You can achieve your goal with a function like @Drazen suggested - just much simpler:
CREATE OR REPLACE FUNCTION f_trunc_columns(_tbl anyelement, _len int = 25)
RETURNS SETOF anyelement AS
$func$
DECLARE
_typ CONSTANT regtype[] := '{bpchar, varchar}'; -- types to shorten
BEGIN
RETURN QUERY EXECUTE (
SELECT format('SELECT %s FROM %s'
, string_agg(CASE WHEN a.atttypid = 'text'::regtype -- simple case text
THEN format('left(%I, %s)', a.attname, _len)
WHEN a.atttypid = ANY(_typ) -- other short types
THEN format('left(%I::text, %s)::%s'
, a.attname, _len, format_type(a.atttypid, a.atttypmod))
ELSE quote_ident(a.attname) END -- rest
, ', ' ORDER BY a.attnum)
, pg_typeof(_tbl))
FROM pg_attribute a
WHERE a.attrelid = pg_typeof(_tbl)::text::regclass
AND NOT a.attisdropped -- no dropped (dead) columns
AND a.attnum > 0 -- no system columns
);
END
$func$ LANGUAGE plpgsql;
Call examples:
SELECT * FROM f_trunc_columns(NULL::my_table);
SELECT * FROM f_trunc_columns(NULL::"MySchema"."My_funny_tbl", 11);
Works for any table with columns of any data type.
This builds and executes a query of the form:
SELECT "FoO_id", left(c_text, 11), left(c_vc, 11)::character varying
FROM "FoO";
It shortens only columns of chosen data types and leaves others alone. I included basic character types:
bpchar
is the internal name for character
and all variants.
varchar
is the internal name for character varying
and all variants.
Extend to your needs.
The function returns original column names and data types for all columns. I cast short columns to text
before feeding to left()
, which returns text
, so text
columns don't need another cast. All other shortened types need a cast back to the original type. Some types break if you truncate! So this does not work for all types.
You can append LIMIT n
to the function call, but the function can easily be extended with a built-in LIMIT
- which is much more efficient for big tables, since the query inside the plpgsql function is planned independently.

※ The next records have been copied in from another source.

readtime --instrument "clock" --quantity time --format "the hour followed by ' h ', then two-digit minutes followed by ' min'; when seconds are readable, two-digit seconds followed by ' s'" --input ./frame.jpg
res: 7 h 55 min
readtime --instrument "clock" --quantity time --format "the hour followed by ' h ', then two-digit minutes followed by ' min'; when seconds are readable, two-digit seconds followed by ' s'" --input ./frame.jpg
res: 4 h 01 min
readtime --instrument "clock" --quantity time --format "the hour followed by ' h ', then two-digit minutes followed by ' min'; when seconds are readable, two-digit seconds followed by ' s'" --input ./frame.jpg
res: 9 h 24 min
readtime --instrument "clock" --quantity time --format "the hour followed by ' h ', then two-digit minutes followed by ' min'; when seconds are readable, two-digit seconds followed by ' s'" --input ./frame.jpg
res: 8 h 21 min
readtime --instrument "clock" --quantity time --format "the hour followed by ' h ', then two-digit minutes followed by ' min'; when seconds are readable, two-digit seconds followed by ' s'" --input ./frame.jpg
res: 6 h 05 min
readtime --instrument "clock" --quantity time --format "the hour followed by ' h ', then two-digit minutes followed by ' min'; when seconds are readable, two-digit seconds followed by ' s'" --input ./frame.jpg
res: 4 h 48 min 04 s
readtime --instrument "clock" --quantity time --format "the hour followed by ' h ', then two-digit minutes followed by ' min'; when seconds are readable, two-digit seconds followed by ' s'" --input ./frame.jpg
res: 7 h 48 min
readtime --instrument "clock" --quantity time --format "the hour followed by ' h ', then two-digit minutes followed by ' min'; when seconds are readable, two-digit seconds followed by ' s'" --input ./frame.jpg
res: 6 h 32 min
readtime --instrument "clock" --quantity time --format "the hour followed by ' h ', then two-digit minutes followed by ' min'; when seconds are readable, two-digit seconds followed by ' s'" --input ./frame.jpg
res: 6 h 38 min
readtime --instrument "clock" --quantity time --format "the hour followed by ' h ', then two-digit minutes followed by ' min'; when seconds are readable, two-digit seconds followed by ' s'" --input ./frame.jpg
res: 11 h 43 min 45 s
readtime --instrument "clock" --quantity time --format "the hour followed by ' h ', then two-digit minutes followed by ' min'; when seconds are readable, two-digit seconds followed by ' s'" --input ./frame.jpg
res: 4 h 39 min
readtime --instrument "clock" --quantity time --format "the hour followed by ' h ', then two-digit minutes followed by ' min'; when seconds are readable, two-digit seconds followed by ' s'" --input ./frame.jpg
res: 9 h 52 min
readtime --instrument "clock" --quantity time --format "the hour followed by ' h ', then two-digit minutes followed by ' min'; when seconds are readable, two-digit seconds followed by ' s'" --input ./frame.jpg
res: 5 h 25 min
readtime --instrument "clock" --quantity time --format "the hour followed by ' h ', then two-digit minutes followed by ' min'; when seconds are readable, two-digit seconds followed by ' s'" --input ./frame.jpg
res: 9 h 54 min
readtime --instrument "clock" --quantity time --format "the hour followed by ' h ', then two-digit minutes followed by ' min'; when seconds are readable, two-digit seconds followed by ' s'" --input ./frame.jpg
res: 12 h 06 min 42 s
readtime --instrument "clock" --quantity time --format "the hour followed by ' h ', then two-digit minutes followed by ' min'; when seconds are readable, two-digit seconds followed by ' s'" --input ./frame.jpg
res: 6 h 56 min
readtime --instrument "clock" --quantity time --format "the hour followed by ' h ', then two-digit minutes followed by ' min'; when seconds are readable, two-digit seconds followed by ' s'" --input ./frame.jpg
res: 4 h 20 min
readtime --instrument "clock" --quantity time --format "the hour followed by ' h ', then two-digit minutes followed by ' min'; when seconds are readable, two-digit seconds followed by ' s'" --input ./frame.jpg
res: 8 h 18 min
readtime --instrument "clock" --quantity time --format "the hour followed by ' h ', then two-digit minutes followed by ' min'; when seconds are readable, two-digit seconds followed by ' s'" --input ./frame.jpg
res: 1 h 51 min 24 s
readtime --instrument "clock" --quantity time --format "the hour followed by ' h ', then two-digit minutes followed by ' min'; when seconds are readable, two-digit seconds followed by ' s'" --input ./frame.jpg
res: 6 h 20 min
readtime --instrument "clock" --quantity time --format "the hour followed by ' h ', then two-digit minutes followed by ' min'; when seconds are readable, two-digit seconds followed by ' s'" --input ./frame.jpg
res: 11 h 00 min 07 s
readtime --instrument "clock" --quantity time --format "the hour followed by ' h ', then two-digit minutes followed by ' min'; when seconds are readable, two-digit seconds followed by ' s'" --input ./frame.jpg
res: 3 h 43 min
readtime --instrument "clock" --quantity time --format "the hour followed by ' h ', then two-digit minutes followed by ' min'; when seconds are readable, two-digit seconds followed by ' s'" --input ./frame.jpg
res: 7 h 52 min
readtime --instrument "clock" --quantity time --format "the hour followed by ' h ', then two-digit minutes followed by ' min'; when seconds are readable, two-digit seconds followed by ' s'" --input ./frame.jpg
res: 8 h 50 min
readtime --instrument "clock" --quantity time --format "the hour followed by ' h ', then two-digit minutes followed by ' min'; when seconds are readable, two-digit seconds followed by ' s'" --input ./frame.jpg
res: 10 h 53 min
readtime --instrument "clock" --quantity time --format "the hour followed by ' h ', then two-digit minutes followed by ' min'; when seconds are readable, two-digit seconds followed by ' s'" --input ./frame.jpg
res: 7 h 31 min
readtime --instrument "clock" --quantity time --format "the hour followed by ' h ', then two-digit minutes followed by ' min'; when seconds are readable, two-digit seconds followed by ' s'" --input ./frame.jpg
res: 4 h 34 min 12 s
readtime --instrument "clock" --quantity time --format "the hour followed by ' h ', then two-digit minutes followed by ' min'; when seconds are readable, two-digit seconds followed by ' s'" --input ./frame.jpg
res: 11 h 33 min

Performance is not much worse than a plain SELECT * FROM tbl
- except for said LIMIT
case or other cases where you nest the function. Set-returning PL/pgSQL functions are generally best not nested:
I built in a default max. length of 25 characters, pass a custom length as 2nd parameter or adapt the default in the function header to your needs.
This function is safe against possible SQL injection attacks via maliciously crafted identifiers.
Related answers with more explanation and links:
... has the feature you are asking for, btw (for all columns):
Upvotes: 7
Reputation: 2901
Not really psql, but everything is possible with code :)
This one turned out to be quite tricky, I'm not happy with the final solution as it is a bit clunky, but it gets the job done, still it should be treated as a proof of concept. There is always room to improve and streamline a bit :)
Anyway, as there is nothing built in and I don't like the idea of doing this outside of postgres, ie. PAGER output piped to awk
than less
and finally to you :) I went with functions.
Python is my weapon of choice most of the time, so I made a plpython
function that does the truncating, and a plpgsql wrapper so that it can be nicely called, using all the lovely things SQL offers.
Lets start with a wrapper function:
create or replace function wrapper(t text, x anyelement, l integer)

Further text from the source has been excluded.